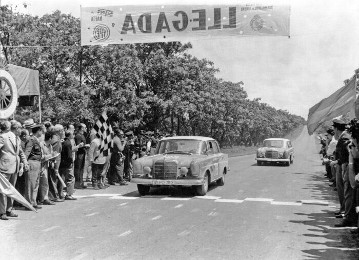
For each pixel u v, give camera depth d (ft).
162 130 111.65
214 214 27.86
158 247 19.16
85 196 36.09
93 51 70.13
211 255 17.87
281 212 28.73
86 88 68.23
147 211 28.84
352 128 22.21
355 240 20.70
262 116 292.81
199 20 39.01
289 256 17.75
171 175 35.86
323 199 35.14
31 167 28.81
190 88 91.61
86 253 18.02
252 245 19.62
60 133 33.19
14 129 26.32
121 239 20.66
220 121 146.82
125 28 39.96
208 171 39.17
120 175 45.16
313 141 371.76
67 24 74.59
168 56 91.61
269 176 56.59
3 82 41.09
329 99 41.70
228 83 169.78
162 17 39.32
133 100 73.00
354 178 22.04
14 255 17.56
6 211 26.23
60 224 24.13
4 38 73.10
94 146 41.14
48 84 71.10
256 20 38.09
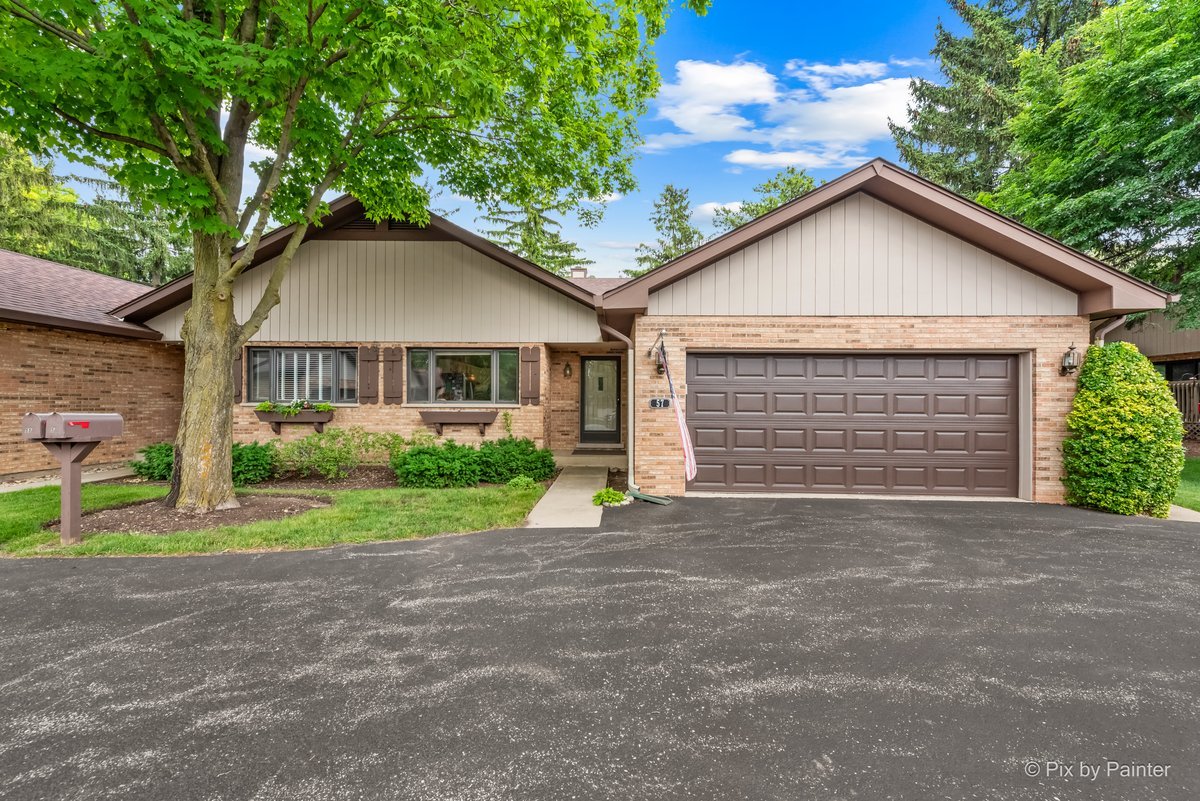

* **Directions**: Pictures stay out. Write out everything else in the material exactly.

* **Worked solution**:
For each pixel u v, give camera depth d (ft).
162 130 111.65
214 214 27.86
158 247 19.16
85 196 36.09
93 51 70.13
211 255 17.87
281 212 28.73
86 88 68.23
147 211 28.84
352 128 22.21
355 240 20.70
262 116 292.81
199 20 39.01
289 256 17.75
171 175 35.86
323 199 35.14
31 167 28.81
190 88 91.61
86 253 18.02
252 245 19.62
60 133 33.19
14 129 26.32
121 239 20.66
220 121 146.82
125 28 39.96
208 171 39.17
120 175 45.16
313 141 371.76
67 24 74.59
168 56 91.61
269 176 56.59
3 82 41.09
329 99 41.70
228 83 169.78
162 17 39.32
133 100 73.00
354 178 22.04
14 255 17.56
6 211 26.23
60 224 24.13
4 38 73.10
94 146 41.14
48 84 71.10
256 20 38.09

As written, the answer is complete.